Investigators in Boston Re-Invent the Wheel

A report published in Cell from Dana-Farber Cancer Institute describes a technique to measure drug cov150hinduced cell death in cell lines and human cancer cells. The method “Dynamic BH3 profiling” uses an oligopeptidic BIM to gauge the degree to which cancer cells are “primed” to die following exposure to drugs and signal transduction inhibitors. The results are provocative and suggest that in cell lines and some human primary tissues, the method may select for sensitivity and resistance.
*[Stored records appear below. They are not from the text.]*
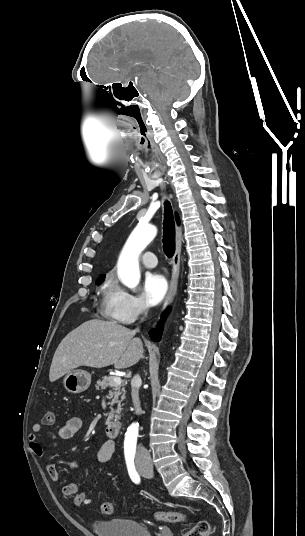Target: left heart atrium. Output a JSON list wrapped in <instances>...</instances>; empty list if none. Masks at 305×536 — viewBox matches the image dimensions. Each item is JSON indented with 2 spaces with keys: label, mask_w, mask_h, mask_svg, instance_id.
I'll return each mask as SVG.
<instances>
[{
  "label": "left heart atrium",
  "mask_w": 305,
  "mask_h": 536,
  "mask_svg": "<svg viewBox=\"0 0 305 536\" xmlns=\"http://www.w3.org/2000/svg\"><path fill=\"white\" fill-rule=\"evenodd\" d=\"M143 292L149 304H159L167 292L166 279L160 274H146L143 281Z\"/></svg>",
  "instance_id": "39dd6f15"
}]
</instances>
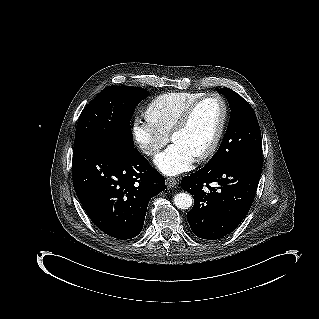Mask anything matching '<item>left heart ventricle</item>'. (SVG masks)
<instances>
[{"mask_svg":"<svg viewBox=\"0 0 319 319\" xmlns=\"http://www.w3.org/2000/svg\"><path fill=\"white\" fill-rule=\"evenodd\" d=\"M219 120V105L209 100L199 105L191 114L176 140L193 154L201 151L210 142Z\"/></svg>","mask_w":319,"mask_h":319,"instance_id":"b2bd125f","label":"left heart ventricle"}]
</instances>
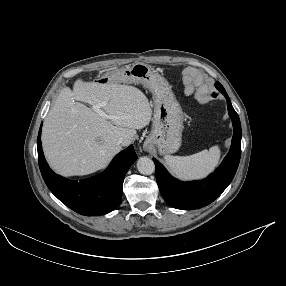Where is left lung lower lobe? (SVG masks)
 <instances>
[{"label": "left lung lower lobe", "mask_w": 286, "mask_h": 286, "mask_svg": "<svg viewBox=\"0 0 286 286\" xmlns=\"http://www.w3.org/2000/svg\"><path fill=\"white\" fill-rule=\"evenodd\" d=\"M227 99L228 113L232 119L234 134L231 149L217 170L204 180L181 182L173 178L167 170L153 158L156 167V180L165 201L177 209H196L204 207L216 198L232 181L241 156V124L231 101Z\"/></svg>", "instance_id": "left-lung-lower-lobe-1"}]
</instances>
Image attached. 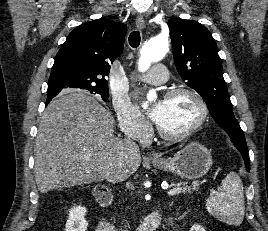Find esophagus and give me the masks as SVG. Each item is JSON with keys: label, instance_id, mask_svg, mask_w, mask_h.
Segmentation results:
<instances>
[{"label": "esophagus", "instance_id": "esophagus-1", "mask_svg": "<svg viewBox=\"0 0 268 231\" xmlns=\"http://www.w3.org/2000/svg\"><path fill=\"white\" fill-rule=\"evenodd\" d=\"M136 26L138 29H144L146 27V22H145V19L142 15H140L136 18ZM149 158L151 160H159V156L154 152H151L149 154Z\"/></svg>", "mask_w": 268, "mask_h": 231}]
</instances>
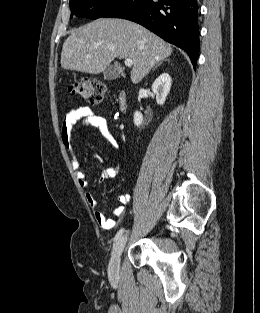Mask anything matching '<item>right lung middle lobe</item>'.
Instances as JSON below:
<instances>
[{
  "instance_id": "right-lung-middle-lobe-1",
  "label": "right lung middle lobe",
  "mask_w": 260,
  "mask_h": 313,
  "mask_svg": "<svg viewBox=\"0 0 260 313\" xmlns=\"http://www.w3.org/2000/svg\"><path fill=\"white\" fill-rule=\"evenodd\" d=\"M123 0H70L73 16L97 19L103 17Z\"/></svg>"
}]
</instances>
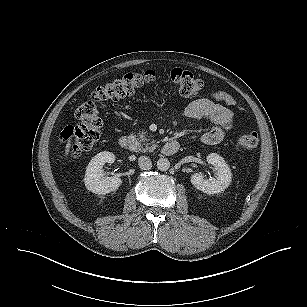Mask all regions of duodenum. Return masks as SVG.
Segmentation results:
<instances>
[{
    "mask_svg": "<svg viewBox=\"0 0 307 307\" xmlns=\"http://www.w3.org/2000/svg\"><path fill=\"white\" fill-rule=\"evenodd\" d=\"M119 145L124 150H131L134 147V140L130 136H122L119 140ZM179 149V143L176 140L166 142L162 147V154L171 156Z\"/></svg>",
    "mask_w": 307,
    "mask_h": 307,
    "instance_id": "1",
    "label": "duodenum"
}]
</instances>
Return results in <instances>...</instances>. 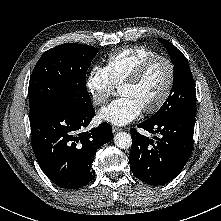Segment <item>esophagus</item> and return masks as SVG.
<instances>
[{"mask_svg": "<svg viewBox=\"0 0 221 221\" xmlns=\"http://www.w3.org/2000/svg\"><path fill=\"white\" fill-rule=\"evenodd\" d=\"M112 130L114 133L121 131L122 129L120 127L117 126H112Z\"/></svg>", "mask_w": 221, "mask_h": 221, "instance_id": "obj_1", "label": "esophagus"}]
</instances>
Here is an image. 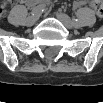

We applaud these investigators’ recognition of the importance of phenotypic measures in drug discovery and drug selection and agree with the points that they raise regarding the superiority of functional platforms over static (omic) measures performed on paraffin fixed tissues. It is heartening that scientists from so august an institution as Dana-Farber should come to the same understanding of human cancer biology that many dedicated researchers had pioneered over the preceding five decades.

Several points bear consideration. The first, as these investigators so correctly point out: “DBP should only be predictive if the mitochondrial apoptosis pathway is being engaged.” This underscores the limitation of this methodology in that it only measures one form of programmed cell death – apoptosis. It well known that apoptosis is but one of many pathways of programmed cell death, which include necroptosis, autophagy and others.

While leukemias are highly apoptosis driven, the same cannot so easily be said of many solid tumors like colon, pancreas and lung. That is, apoptosis may be a great predictor of response except when it is not. The limited results with ovarian cancers (also apoptosis driven) are far from definitive and may better reflect unique features of epithelial ovarian cancers among solid tumors than the broad generalizability of the technique.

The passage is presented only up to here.